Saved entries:
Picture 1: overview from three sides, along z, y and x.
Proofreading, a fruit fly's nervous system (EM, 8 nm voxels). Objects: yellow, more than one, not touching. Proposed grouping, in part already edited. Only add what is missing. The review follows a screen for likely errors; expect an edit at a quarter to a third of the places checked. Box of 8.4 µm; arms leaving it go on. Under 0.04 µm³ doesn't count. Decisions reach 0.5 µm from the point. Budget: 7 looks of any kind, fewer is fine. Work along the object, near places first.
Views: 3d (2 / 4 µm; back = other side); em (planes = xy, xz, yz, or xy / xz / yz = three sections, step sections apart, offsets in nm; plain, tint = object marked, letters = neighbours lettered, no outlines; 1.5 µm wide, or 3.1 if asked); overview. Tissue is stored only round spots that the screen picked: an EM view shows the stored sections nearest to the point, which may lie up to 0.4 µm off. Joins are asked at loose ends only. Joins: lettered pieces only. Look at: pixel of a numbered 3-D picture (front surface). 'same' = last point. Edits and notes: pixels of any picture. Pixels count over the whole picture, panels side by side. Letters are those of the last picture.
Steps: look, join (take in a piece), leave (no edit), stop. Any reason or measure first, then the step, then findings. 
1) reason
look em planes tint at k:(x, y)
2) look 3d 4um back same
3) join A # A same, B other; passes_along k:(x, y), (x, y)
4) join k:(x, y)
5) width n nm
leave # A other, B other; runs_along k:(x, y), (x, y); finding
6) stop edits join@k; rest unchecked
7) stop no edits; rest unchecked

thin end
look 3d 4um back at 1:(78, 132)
---
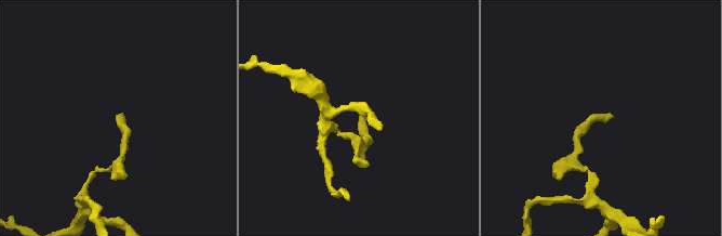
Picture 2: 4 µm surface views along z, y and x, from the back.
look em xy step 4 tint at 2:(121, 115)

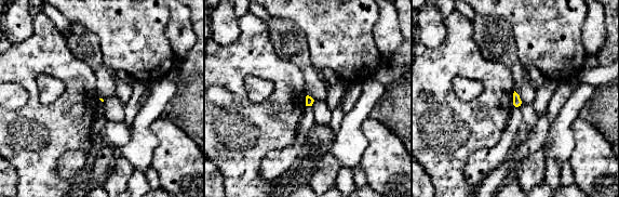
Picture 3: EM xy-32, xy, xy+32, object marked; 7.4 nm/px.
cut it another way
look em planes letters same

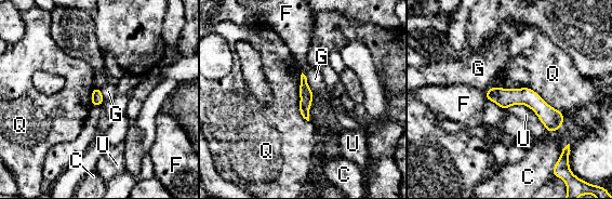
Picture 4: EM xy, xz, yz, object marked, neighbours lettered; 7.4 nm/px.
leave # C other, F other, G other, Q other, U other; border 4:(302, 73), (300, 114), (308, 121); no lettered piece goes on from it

INSTRUCTIONS TO FOLLOW: Reproduce, character for character, only the lines of the preceding data that start at the line with "Picture 1: overview" and end at the line with "Proofreading, a fruit", both included.

SOLUTION BELOW:
Picture 1: overview from three sides, along z, y and x.
Proofreading, a fruit fly's nervous system (EM, 8 nm voxels). Objects: yellow, more than one, not touching. Proposed grouping, in part already edited. Only add what is missing. The review follows a screen for likely errors; expect an edit at a quarter to a third of the places checked. Box of 8.4 µm; arms leaving it go on. Under 0.04 µm³ doesn't count. Decisions reach 0.5 µm from the point. Budget: 7 looks of any kind, fewer is fine. Work along the object, near places first.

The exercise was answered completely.